### TEXT FOR ANALYSIS
2. Compensation shall be paid without delay.

3. Such compensation shall amount to the fair market value of the expropriated investment at the time immediately before the expropriation was taken or became publicly known, whichever is earlier.

4. Such fair market value shall be expressed in a freely convertible currency on he basis of the market rate of exchange existing for that currency at the moment referred to in paragraph 3 of this Article. Compensation shall also include interest at a commercial rate established on a market basis for the currency in question from the date of expropriation until the date of actual payment.

5. The investor, whose investments are expropriated, shall have the right to prompt review of its case by a judicial or other competent authority of that Contracting Party, valuation of its investments and payment of compensation in accordance with the principles set out in this Article.

Article 6. Compensation for Damage or Loss

1. When investments made by investors of either Contracting Party suffer loss or damage owing to war or other armed conflict which is not a result of the activities of the Contracting Party to which the investors belong, civil disturbances, revolution, riot or similar events in the territory of the latter Contracting Party, they shall be accorded by the latter Contracting Party, treatment, as regards restitution, indemnification, compensation or any other settlement, not less favourable than that that the latter Contracting Party accords to its own investors or to investors of any third State, whichever is more favourable to the investors concerned.

2. Without prejudice to paragraph 1 of this Article, investors of one Contracting Party who in any of the events referred to in that paragraph suffer damage or loss in the territory of the other Contracting Party resulting from:

a) Requisitioning of their property or part thereof by its forces or authorities;

b) Destruction of their property or part thereof by its forces or authorities which was not caused in combat action or was not required by the necessity of the situation,

Shall be accorded a prompt restitution, and where applicable, prompt, adequate and effective compensation for damage or loss sustained during the period of requisitioning or as a result of destruction of their property. Resulting payments shall be made in freely convertible currency without delay.

3. The investor whose investments suffer damage or loss in accordance to paragraph 2 of this Article, shall have the right to prompt review of its case by a judicial or other competent authority of that Contracting Party and of valuation of its investments and payment of compensation in accordance with the principles set out in paragraph 2 of this Article.

### RECORDED INFORMATION
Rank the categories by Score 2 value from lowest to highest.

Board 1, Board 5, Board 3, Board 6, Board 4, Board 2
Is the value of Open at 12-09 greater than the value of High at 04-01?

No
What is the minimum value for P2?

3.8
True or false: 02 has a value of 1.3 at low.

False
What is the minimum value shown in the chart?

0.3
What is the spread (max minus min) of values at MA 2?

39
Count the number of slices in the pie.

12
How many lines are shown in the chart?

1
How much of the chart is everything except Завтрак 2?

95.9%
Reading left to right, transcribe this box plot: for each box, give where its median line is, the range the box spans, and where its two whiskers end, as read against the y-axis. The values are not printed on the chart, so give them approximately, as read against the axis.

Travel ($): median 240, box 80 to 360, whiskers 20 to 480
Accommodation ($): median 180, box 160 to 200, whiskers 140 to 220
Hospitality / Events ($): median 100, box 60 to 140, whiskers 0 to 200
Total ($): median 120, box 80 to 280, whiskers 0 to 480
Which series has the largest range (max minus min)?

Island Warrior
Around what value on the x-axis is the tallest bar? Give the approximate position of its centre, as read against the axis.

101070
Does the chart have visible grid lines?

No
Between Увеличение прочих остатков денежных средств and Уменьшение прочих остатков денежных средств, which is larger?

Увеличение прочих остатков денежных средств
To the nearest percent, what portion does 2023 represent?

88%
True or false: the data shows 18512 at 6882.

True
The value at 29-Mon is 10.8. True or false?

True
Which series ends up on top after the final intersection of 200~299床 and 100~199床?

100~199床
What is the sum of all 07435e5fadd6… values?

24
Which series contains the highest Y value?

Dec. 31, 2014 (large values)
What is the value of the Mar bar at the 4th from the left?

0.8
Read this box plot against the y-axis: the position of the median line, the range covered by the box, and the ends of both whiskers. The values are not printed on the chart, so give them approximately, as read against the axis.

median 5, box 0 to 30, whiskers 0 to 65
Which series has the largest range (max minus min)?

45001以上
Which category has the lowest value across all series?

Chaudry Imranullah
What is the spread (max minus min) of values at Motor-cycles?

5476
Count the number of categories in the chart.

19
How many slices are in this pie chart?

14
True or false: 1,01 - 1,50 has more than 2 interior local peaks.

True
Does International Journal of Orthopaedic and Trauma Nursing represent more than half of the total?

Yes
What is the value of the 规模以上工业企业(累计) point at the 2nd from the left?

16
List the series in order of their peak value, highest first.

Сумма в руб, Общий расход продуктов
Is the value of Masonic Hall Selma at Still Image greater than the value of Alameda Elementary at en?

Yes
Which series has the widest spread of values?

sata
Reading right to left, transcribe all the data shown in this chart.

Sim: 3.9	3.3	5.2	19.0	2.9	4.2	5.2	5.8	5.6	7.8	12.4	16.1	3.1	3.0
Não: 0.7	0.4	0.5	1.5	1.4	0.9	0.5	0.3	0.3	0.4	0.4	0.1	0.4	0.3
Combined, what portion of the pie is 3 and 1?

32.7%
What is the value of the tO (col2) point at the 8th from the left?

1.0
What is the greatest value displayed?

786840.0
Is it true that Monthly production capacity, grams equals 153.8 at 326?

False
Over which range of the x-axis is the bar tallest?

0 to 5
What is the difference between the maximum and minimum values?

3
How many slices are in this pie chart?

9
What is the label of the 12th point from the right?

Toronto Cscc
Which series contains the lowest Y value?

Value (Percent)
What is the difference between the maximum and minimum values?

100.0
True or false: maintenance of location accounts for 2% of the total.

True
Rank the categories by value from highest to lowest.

### EXERCISES TO COMPLETE
a: Duplicate the listing from its first line up to and including the line with "What is the minimum value shown in the chart?".
b: Write the next part of the treaty text on compensating investors, starting after its final sentence.

### ANSWERS PROVIDED
a:
Rank the categories by Score 2 value from lowest to highest.

Board 1, Board 5, Board 3, Board 6, Board 4, Board 2
Is the value of Open at 12-09 greater than the value of High at 04-01?

No
What is the minimum value for P2?

3.8
True or false: 02 has a value of 1.3 at low.

False
What is the minimum value shown in the chart?

b:
Article 7. Transfers

1. Each Contracting Party shall ensure that all payments relating to an investment in its territory of an investor of the other Contracting Party may be freely transferred into and out of its territory without delay. Such transfers shall include, in particular, though not exclusively:

a) The initial capital and additional amounts to maintain or increase an investment;

b) Returns;

c) The amounts required for payment of expenses which arise from the operation of the investment under contract, loan repayments, payment of royalties, management fees, licence fees or other similar expenses;

d) Proceeds from the sale or liquidation of all or any part of an investment;

e) Payments of compensation under Articles 5 and 6 of this Agreement;

f) Payments arising out of the settlement of an investment dispute.

2. The nationals of each Contracting Party who have been authorized to work in the territory of the other Contracting Party in connection with an investment shall also be permitted to transfer an appropriate portion of their earnings to their country of origin.

3. Transfers shall be made in a freely convertible currency at the rate applicable on the day transfers are made to spot transactions in the currency used.

4. Each Contracting Party shall ensure that the interest at the commercial rate established on the market basis for the currency in question is calculated together with compensation for the period starting from the occurrence of events under Articles 5 and 6 until the date of transfer of payment and payment will be effected in accordance with provisions of paragraphs 1 and 2 of this Article.

5. Each Contracting Party shall ensure that the transfers will be made without delay, with no other expenses than the usual taxes and costs.

Article 8. Subrogation

If a Contracting Party or its designated agency makes a payment under an indemnity, guarantee or contract of insurance given in respect of an investment of an investor in the territory of the other Contracting Party, the latter Contracting Party shall recognise the assignment of any right or claim of such investor to the former Contracting Party or its designated agency and the right of the former Contracting Party or its designated agency to exercise by virtue of subrogation any such right and claim to the same extent as its predecessor in title.

Article 9. Application of other Legal Provisions

If the provisions of law of either Contracting Party or international obligations existing at present or established thereafter between the Contracting Parties in addition to the present Agreement, contain a rule, whether general or specific, entitling investments by investors of the other Contracting Party to a treatment more favourable than is provided for by the present Agreement, such rule shall, to the extent that it is more favourable, prevail over the present Agreement.

Article 10. Settlement of Disputes between a Contracting Party and an Investor of the other Contracting Party

1. Any investment dispute between a Contracting Party and an investor of the other Contracting Party shall be settled by negotiations.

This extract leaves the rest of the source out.